The quantitative contribution of interfacial coexisting Mn and O vacancies to MnO2 photocatalytic degradation of phenol

Abstract

Vacancy engineering is an important means to improve the catalytic performance of photocatalysts. Both V_Mn and V_O can promote photocatalytic and thermocatalytic reactions of MnO₂ catalysts. From the point of view of reducing energy consumption, photocatalysis has incomparable advantages over thermocatalysis. Meanwhile, in-depth investigation of the relative contribution of V_Mn and V_O on the photocatalytic reaction was not concluded yet. In this paper, V_Mn-1 and V_Mn-2 (with different levels of manganese vacancies (V_Mn)) and V_Mn,O (with both V_Mn and oxygen vacancies (V_O)) were synthesized to investigate the relative contributions of V_Mn and V_O in the photocatalytic process by MnO₂. The catalysts were characterized by EDS, ICP, and XPS to explore their structures and the concentrations of V_Mn and V_O. The contributions to phenol degradation were calculated to be 487 321.43 (mg L⁻¹) phenol per mol V_Mn and 125 917.16 (mg L⁻¹) phenol per mol V_O for 2 h irradiation under 400 mW cm⁻² visible light.

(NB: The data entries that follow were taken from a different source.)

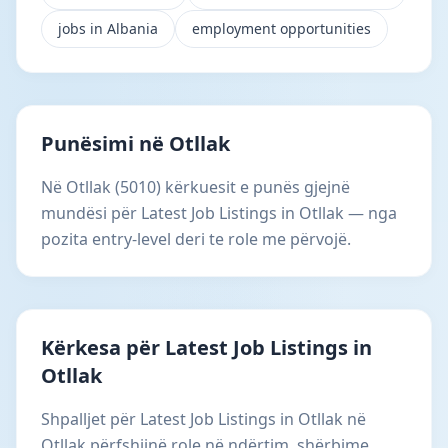
jobs in Albania
employment opportunities
Punësimi në Otllak
Në Otllak (5010) kërkuesit e punës gjejnë
mundësi për Latest Job Listings in Otllak — nga
pozita entry-level deri te role me përvojë.
Kërkesa për Latest Job Listings in
Otllak
Shpalljet për Latest Job Listings in Otllak në
Otllak përfshijnë role në ndërtim, shërbime,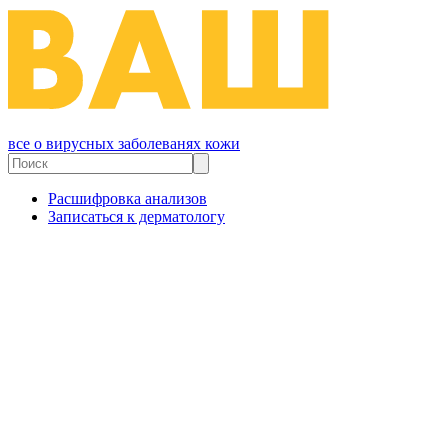
все о вирусных заболеванях кожи
Расшифровка анализов
Записаться к дерматологу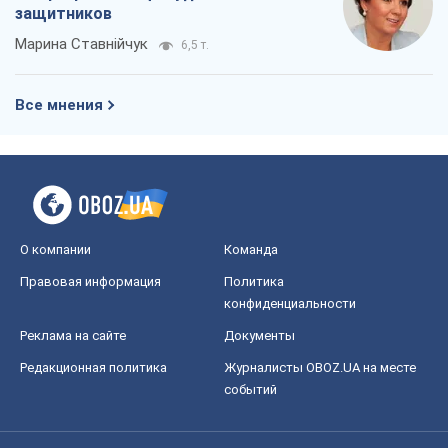
Редакционная политика
Журналисты OBOZ.UA на месте
событий
OBOZ.UA
Политика
Мир
Расследования
Блоги
Общество
Регионы Украины
Киев
Харьков
Запорожье
Днепр
Черкассы
Спорт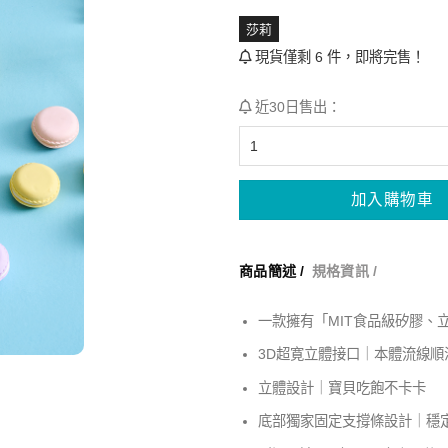
莎莉
現貨僅剩 6 件，即將完售！
近30日售出：
加入購物車
商品簡述 /
規格資訊 /
一款擁有「MIT食品級矽膠、
3D超寛立體接口｜本體流線順
立體設計｜寶貝吃飽不卡卡
底部獨家固定支撐條設計｜穩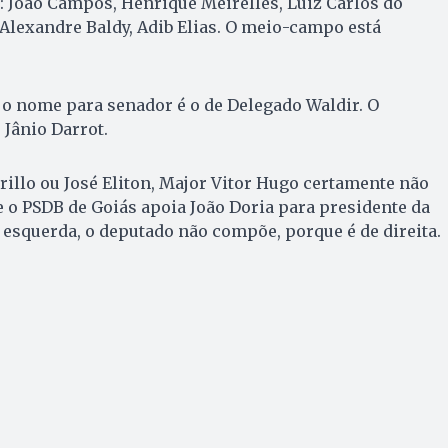
 João Campos, Henrique Meirelles, Luiz Carlos do
 Alexandre Baldy, Adib Elias. O meio-campo está
, o nome para senador é o de Delegado Waldir. O
 Jânio Darrot.
illo ou José Eliton, Major Vitor Hugo certamente não
 o PSDB de Goiás apoia João Doria para presidente da
 esquerda, o deputado não compõe, porque é de direita.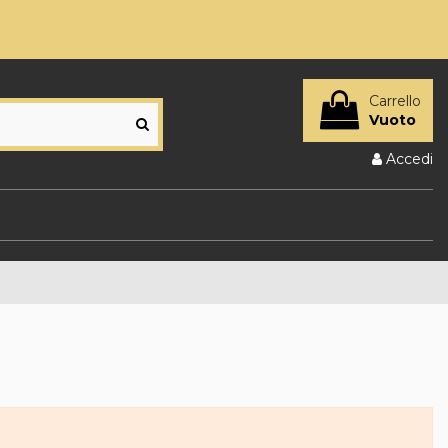
Carrello
Vuoto
Accedi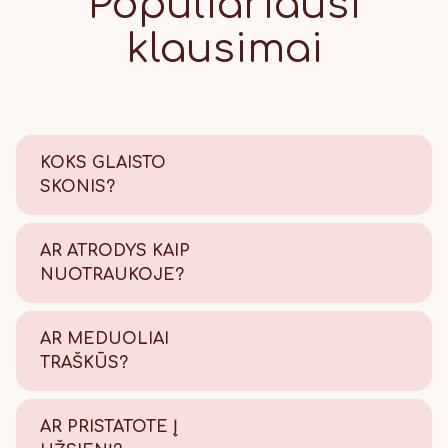
Populiariausi
klausimai
KOKS GLAISTO
SKONIS?
Saldus su šiek tiek citrinos
rūgštelės.
AR ATRODYS KAIP
NUOTRAUKOJE?
Tikrai taip! Viską atliekame
savo kepyklėlėje, todėl
AR MEDUOLIAI
užtikriname kokybę.
TRAŠKŪS?
Tikrai traškūs - nes švieži!
AR PRISTATOTE Į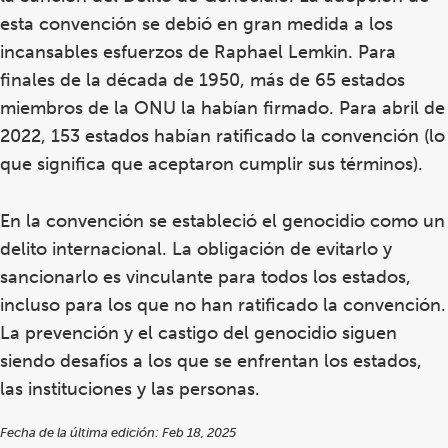
esta convención se debió en gran medida a los
incansables esfuerzos de Raphael Lemkin. Para
finales de la década de 1950, más de 65 estados
miembros de la ONU la habían firmado. Para abril de
2022, 153 estados habían ratificado la convención (lo
que significa que aceptaron cumplir sus términos).
En la convención se estableció el genocidio como un
delito internacional. La obligación de evitarlo y
sancionarlo es vinculante para todos los estados,
incluso para los que no han ratificado la convención.
La prevención y el castigo del genocidio siguen
siendo desafíos a los que se enfrentan los estados,
las instituciones y las personas.
Fecha de la última edición: Feb 18, 2025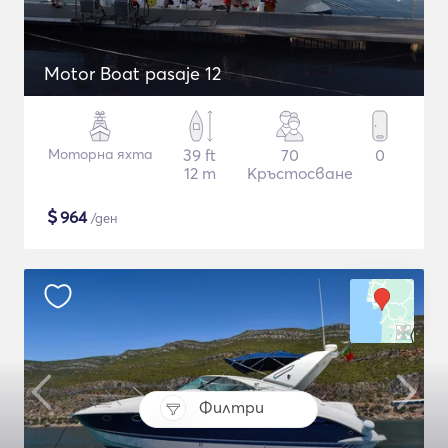
Motor Boat pasaje 12
Моторна яхта
39 ft
70
0
12 m
Кръстосване
$
964
/ден
Филтри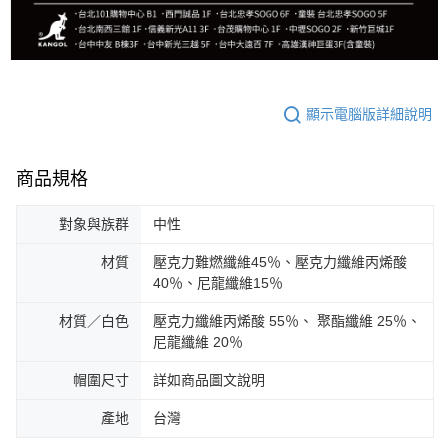
顯示電腦版詳細說明
商品規格
對象與族群
中性
材質
壓克力難燃纖維45％、壓克力纖維丙烯酸
40％、尼龍纖維15％
材質／白色
壓克力纖維丙烯酸 55％、 聚酯纖維 25％、
尼龍纖維 20％
帽圍尺寸
詳如商品圖文說明
產地
台灣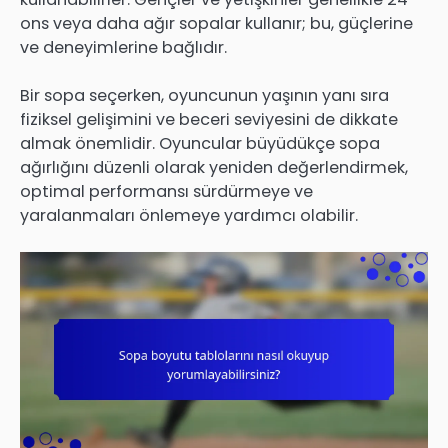
ons veya daha ağır sopalar kullanır; bu, güçlerine
ve deneyimlerine bağlıdır.
Bir sopa seçerken, oyuncunun yaşının yanı sıra
fiziksel gelişimini ve beceri seviyesini de dikkate
almak önemlidir. Oyuncular büyüdükçe sopa
ağırlığını düzenli olarak yeniden değerlendirmek,
optimal performansı sürdürmeye ve
yaralanmaları önlemeye yardımcı olabilir.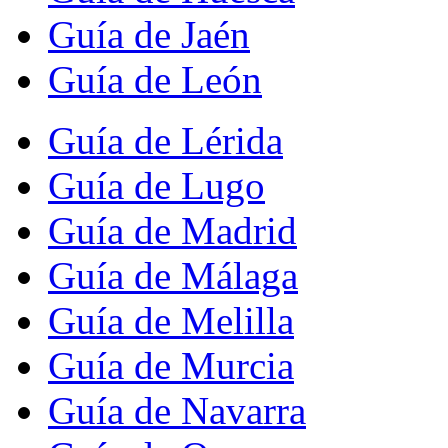
Guía de Jaén
Guía de León
Guía de Lérida
Guía de Lugo
Guía de Madrid
Guía de Málaga
Guía de Melilla
Guía de Murcia
Guía de Navarra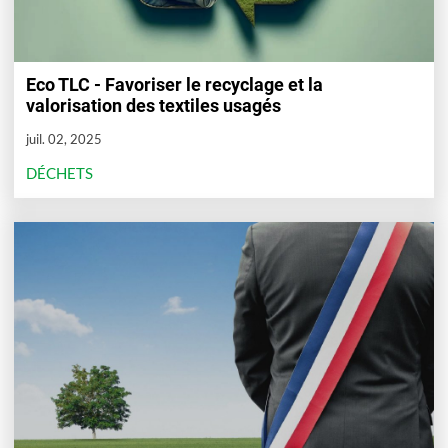
Eco TLC - Favoriser le recyclage et la
valorisation des textiles usagés
juil. 02, 2025
DÉCHETS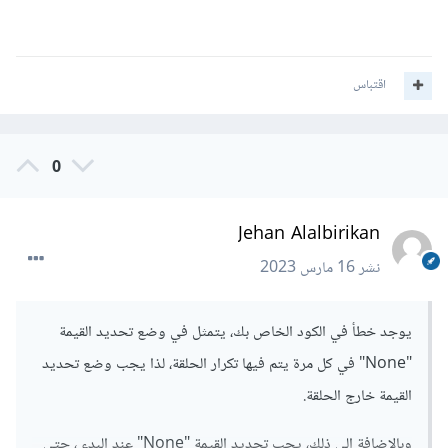
اقتباس
0
Jehan Alalbirikan
نشر
16 مارس 2023
يوجد خطأ في الكود الخاص بك، يتمثل في وضع تحديد القيمة
"None" في كل مرة يتم فيها تكرار الحلقة، لذا يجب وضع تحديد
القيمة خارج الحلقة.
وبالإضافة إلى ذلك، يجب تحديد القيمة "None" عند البدء ، حتى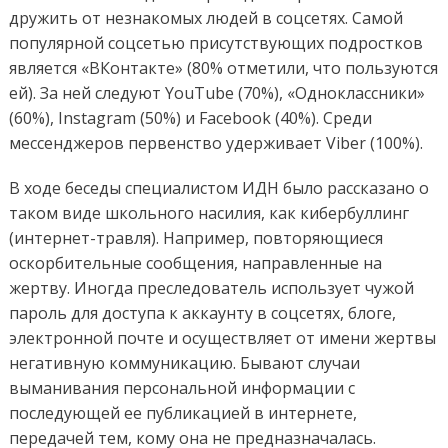
дружить от незнакомых людей в соцсетях. Самой
популярной соцсетью присутствующих подростков
является «ВКонтакте» (80% отметили, что пользуются
ей). За ней следуют YouTube (70%), «Одноклассники»
(60%), Instagram (50%) и Facebook (40%). Среди
мессенджеров первенство удерживает Viber (100%).
В ходе беседы специалистом ИДН было рассказано о
таком виде школьного насилия, как кибербуллинг
(интернет-травля). Например, повторяющиеся
оскорбительные сообщения, направленные на
жертву. Иногда преследователь использует чужой
пароль для доступа к аккаунту в соцсетях, блоге,
электронной почте и осуществляет от имени жертвы
негативную коммуникацию. Бывают случаи
выманивания персональной информации с
последующей ее публикацией в интернете,
передачей тем, кому она не предназначалась.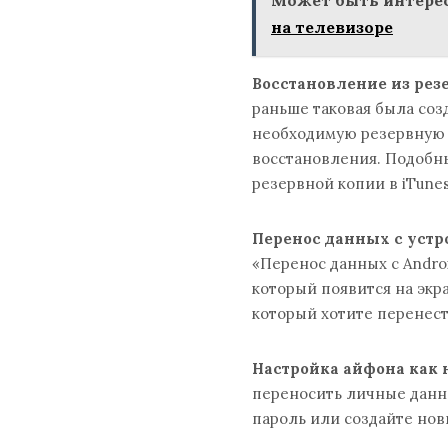
на телевизоре
Восстановление из резе
раньше таковая была созд
необходимую резервную 
восстановления. Подобн
резервной копии в iTunes
Перенос данных с устр
«Перенос данных с Androi
который появится на экра
который хотите перенест
Настройка айфона как 
переносить личные данны
пароль или создайте новы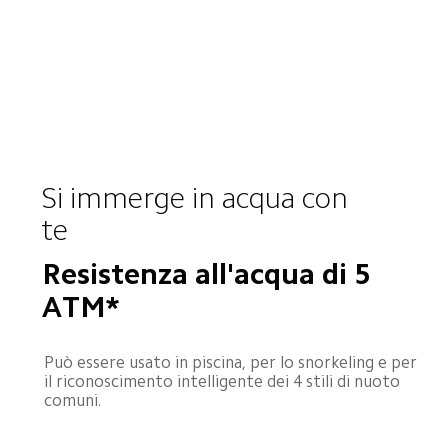
Si immerge in acqua con 
te
Resistenza all'acqua di 5 
ATM*
Può essere usato in piscina, per lo snorkeling e per 
il riconoscimento intelligente dei 4 stili di nuoto 
comuni.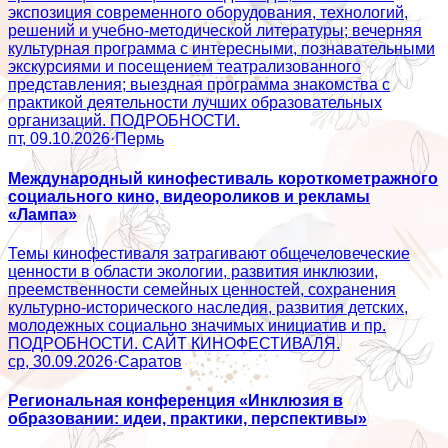
экспозиция современного оборудования, технологий,
решений и учебно-методической литературы; вечерняя
культурная программа с интересными, познавательными
экскурсиями и посещением театрализованного
представления; выездная программа знакомства с
практикой деятельности лучших образовательных
организаций. ПОДРОБНОСТИ.
пт, 09.10.2026
·
Пермь
Международный кинофестиваль короткометражного
социального кино, видеороликов и рекламы
«Лампа»
Темы кинофестиваля затрагивают общечеловеческие
ценности в области экологии, развития инклюзии,
преемственности семейных ценностей, сохранения
культурно-исторического наследия, развития детских,
молодежных социально значимых инициатив и пр.
ПОДРОБНОСТИ. САЙТ КИНОФЕСТИВАЛЯ.
ср, 30.09.2026
·
Саратов
Региональная конференция «Инклюзия в
образовании: идеи, практики, перспективы»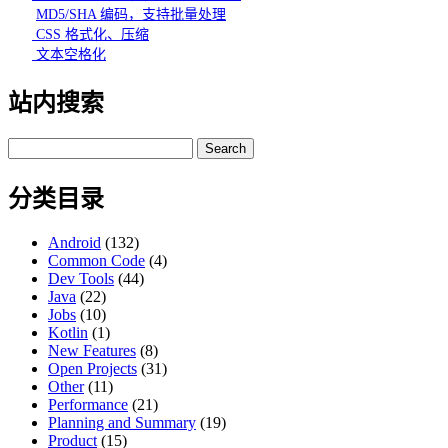
MD5/SHA 编码，支持批量处理
CSS 格式化、压缩
文本空格化
站内搜索
Search
for:
分类目录
Android
(132)
Common Code
(4)
Dev Tools
(44)
Java
(22)
Jobs
(10)
Kotlin
(1)
New Features
(8)
Open Projects
(31)
Other
(11)
Performance
(21)
Planning and Summary
(19)
Product
(15)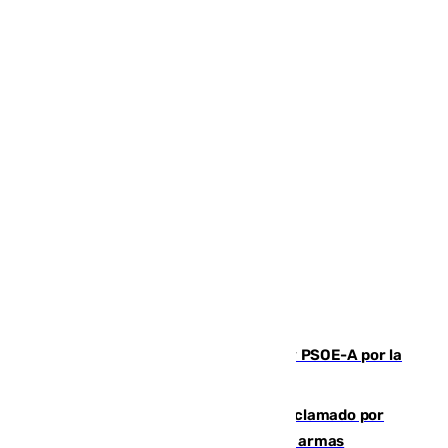
Vuelve el duelo dialéctico entre PP y PSOE-A por la
financiación de las autonomías
Detienen en Málaga a un fugitivo reclamado por
Colombia por homicidio y transporte de armas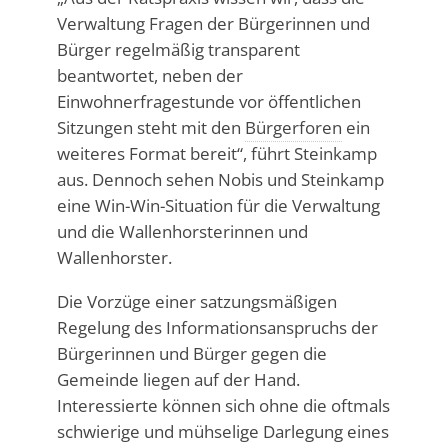
Verwaltung Fragen der Bürgerinnen und
Bürger regelmäßig transparent
beantwortet, neben der
Einwohnerfragestunde vor öffentlichen
Sitzungen steht mit den
Bürgerforen
ein
weiteres Format bereit“, führt Steinkamp
aus. Dennoch sehen Nobis und Steinkamp
eine Win-Win-Situation für die Verwaltung
und die Wallenhorsterinnen und
Wallenhorster.
Die Vorzüge einer satzungsmäßigen
Regelung des Informationsanspruchs der
Bürgerinnen und Bürger gegen die
Gemeinde liegen auf der Hand.
Interessierte können sich ohne die oftmals
schwierige und mühselige Darlegung eines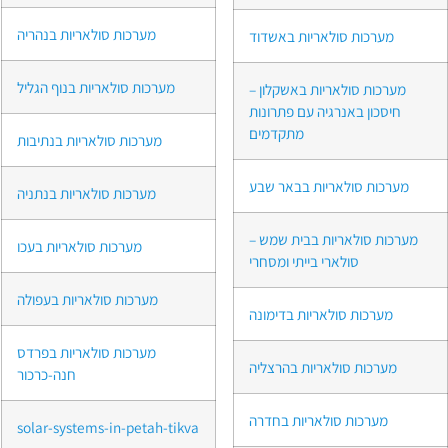
מערכות סולאריות בנהריה
מערכות סולאריות באשדוד
מערכות סולאריות בנוף הגליל
מערכות סולאריות באשקלון –
חיסכון באנרגיה עם פתרונות
מתקדמים
מערכות סולאריות בנתיבות
מערכות סולאריות בבאר שבע
מערכות סולאריות בנתניה
מערכות סולאריות בבית שמש –
מערכות סולאריות בעכו
סולארי בייתי ומסחרי
מערכות סולאריות בעפולה
מערכות סולאריות בדימונה
מערכות סולאריות בפרדס
מערכות סולאריות בהרצליה
חנה-כרכור
מערכות סולאריות בחדרה
solar-systems-in-petah-tikva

Density-functional theory (DFT) calculations were performed to explain the different contributions of V_Mn and V_O. The higher contribution of V_Mn is attributed to its induced formation of a continuous band gap on the (001) crystal surface, which is favourable for visible light absorption and carrier transport. This study provides theoretical guidance and research direction for the design of efficient photocatalysts using vacancy engineering.